→ Work item
Filter the records below and copy every line containing the word "Type".

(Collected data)
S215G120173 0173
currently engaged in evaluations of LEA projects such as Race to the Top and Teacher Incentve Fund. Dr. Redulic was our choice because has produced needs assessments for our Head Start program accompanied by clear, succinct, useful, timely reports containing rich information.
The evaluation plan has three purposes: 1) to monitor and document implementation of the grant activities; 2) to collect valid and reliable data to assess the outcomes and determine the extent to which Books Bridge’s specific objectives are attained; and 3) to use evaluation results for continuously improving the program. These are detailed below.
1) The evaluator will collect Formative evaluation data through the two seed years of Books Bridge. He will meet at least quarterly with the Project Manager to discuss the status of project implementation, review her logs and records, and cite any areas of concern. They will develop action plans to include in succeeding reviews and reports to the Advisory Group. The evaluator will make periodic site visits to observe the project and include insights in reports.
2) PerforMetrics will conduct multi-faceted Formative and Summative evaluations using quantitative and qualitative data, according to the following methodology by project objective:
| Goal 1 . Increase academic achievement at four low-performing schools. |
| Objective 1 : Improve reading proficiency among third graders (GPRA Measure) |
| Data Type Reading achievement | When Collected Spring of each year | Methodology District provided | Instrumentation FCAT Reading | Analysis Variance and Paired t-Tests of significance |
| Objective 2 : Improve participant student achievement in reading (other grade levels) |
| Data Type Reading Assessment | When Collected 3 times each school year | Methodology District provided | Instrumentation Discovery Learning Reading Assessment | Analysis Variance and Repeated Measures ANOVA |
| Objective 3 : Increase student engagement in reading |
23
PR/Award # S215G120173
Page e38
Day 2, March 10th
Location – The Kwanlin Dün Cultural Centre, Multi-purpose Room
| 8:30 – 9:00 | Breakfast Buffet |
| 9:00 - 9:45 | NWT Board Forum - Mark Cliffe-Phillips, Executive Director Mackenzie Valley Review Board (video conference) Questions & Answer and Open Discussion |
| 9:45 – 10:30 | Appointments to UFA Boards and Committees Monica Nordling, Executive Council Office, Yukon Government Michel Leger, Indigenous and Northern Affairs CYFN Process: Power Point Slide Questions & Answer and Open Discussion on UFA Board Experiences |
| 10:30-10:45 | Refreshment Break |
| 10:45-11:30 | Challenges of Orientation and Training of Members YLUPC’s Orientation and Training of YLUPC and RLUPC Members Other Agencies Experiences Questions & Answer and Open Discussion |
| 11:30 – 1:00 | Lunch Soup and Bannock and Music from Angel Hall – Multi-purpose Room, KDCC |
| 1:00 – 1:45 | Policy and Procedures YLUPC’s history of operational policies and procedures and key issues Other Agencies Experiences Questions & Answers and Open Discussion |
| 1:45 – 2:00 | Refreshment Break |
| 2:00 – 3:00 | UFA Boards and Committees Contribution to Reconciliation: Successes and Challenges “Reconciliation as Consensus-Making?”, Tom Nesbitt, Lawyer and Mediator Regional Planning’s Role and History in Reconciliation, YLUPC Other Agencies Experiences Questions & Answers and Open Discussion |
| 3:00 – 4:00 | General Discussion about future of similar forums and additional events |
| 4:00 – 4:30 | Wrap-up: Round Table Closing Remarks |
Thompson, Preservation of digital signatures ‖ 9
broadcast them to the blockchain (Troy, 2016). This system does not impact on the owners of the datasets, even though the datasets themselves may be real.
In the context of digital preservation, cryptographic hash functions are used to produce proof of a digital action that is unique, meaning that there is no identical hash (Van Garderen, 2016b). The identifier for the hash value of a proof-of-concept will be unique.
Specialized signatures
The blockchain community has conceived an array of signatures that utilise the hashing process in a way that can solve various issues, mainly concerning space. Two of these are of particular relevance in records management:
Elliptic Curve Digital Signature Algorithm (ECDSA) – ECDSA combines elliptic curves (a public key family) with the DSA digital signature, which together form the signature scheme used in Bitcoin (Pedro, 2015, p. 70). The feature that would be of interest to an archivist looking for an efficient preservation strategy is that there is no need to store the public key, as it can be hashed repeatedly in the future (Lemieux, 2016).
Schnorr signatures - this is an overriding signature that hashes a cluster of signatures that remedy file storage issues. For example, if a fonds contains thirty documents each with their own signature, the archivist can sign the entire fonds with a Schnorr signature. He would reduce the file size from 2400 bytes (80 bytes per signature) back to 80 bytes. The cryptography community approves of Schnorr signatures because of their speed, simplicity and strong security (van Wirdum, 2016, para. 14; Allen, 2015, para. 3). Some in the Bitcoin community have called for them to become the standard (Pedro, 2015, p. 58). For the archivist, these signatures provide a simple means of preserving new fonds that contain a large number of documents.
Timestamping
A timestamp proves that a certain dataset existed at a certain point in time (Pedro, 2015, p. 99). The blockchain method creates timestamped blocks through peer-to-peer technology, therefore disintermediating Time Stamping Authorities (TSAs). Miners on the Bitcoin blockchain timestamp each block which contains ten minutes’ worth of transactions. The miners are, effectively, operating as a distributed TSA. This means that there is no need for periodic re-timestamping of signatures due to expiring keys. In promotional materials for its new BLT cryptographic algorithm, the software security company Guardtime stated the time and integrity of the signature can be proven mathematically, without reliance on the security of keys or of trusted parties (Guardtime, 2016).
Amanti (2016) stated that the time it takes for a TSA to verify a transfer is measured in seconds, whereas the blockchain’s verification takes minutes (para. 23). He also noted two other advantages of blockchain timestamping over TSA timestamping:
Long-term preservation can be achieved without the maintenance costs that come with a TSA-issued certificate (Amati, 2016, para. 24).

→ Answer to this exercise
| Data Type Reading achievement | When Collected Spring of each year | Methodology District provided | Instrumentation FCAT Reading | Analysis Variance and Paired t-Tests of significance |
| Data Type Reading Assessment | When Collected 3 times each school year | Methodology District provided | Instrumentation Discovery Learning Reading Assessment | Analysis Variance and Repeated Measures ANOVA |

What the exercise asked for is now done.